Exercise description
Render this sentence from the life-story excerpt below in Spanish: "I cried, as we all do on our first day on earth."

Extract provided
Snapshot of My Life: Think Like A Star

Think Like a Star, is unfolding in sequence. To continue from the previous post on the book’s Prologue, this first chapter takes you directly into the life of the author, I.K Adusei who talks about life, as he has lived it so far.

 Life is but a false dream which you have to wake up to correct. - I.K Adusei

I was born in the days when apartheid was brought to its knees. I didn’t see the Berlin wall fall, neither did I see the end of the industrial age. I was just a few days old by then. I was born Ghanaian, and happily so. I am particularly happy to be born Ghanaian not only for the rich political history, success and triumph of democracy, rule of law and capitalism, but rather for the abundance of opportunities which abound among a society of people far too reserved, laid back and comfortable with little or nothing.

January, 29, 1989 was the year of my birth. I woke up from my 9 months nightmare into the arms of a local midwife with no formal training. My life may have been in danger, but thank God I survived my first hurdle. My birth place was in a remote bathroom in my father’s house – a cute compound house he managed to put up for his family of eleven at Osiem – Akim, a town near Koforidua, Ghana´s Eastern Regional capital. Amidst a myriad of church folks who lodged in our house full of joy and praise, the local midwife held me by the head and helped my mother to deliver a bouncy baby boy soon to be called Isaac Kwasi Adusei.

I cried, as we all do on our first day on earth. With warm reception and excitement from my family and the church sojourners in our house, I saw the first day of my life, my first day on earth.

It is obvious you will come into this world crying, but try your best to leave with a smile on your face and that of those you leave behind.


Africa was celebrating the ruins of apartheid, and the world was in a transition from industrial age to information age. The World Wide Web was on the rise and the world had become a global village. Opportunities knew no boundaries and the world was but an even playing ground, everything in essence being possible in the information era.

Dreams are worth a leap of faith; you may be cast down but never destroyed.

Born in such a rural community one could only expect me to have become at best a primary school or secondary school teacher; since that was the best profession available which most people could ever dream of.

Growing up was fun. As a promise child, as my dad made me to know quite early in life – which I am trying to figure out, my immediate goal was to pursue the best in education.  My parents were particularly more supportive of my education. I remember the first day my dad took me to school. It was the first preparatory school in town. I was as enthusiastic as I have always been about everything I love. My dad seemed more eager than I was as we walked several kilometers from our home to make my debut in a preparatory school located close to the cemetery. Life had already begun, and I was about four years old.

Provided records

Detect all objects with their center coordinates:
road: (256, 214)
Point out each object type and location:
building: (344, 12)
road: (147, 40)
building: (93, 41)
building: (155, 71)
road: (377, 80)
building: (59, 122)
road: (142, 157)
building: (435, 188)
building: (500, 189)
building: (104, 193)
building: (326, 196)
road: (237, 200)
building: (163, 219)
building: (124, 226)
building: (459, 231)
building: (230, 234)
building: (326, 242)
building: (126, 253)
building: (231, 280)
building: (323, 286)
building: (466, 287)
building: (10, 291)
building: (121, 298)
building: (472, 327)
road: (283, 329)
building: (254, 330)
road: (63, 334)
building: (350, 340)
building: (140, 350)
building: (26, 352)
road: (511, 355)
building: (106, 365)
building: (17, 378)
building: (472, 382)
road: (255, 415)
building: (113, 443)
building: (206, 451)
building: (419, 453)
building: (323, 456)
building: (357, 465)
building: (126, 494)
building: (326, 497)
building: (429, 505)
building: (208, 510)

Answer to this exercise
Lloré, como lo hacemos todos en nuestro primer día en la tierra.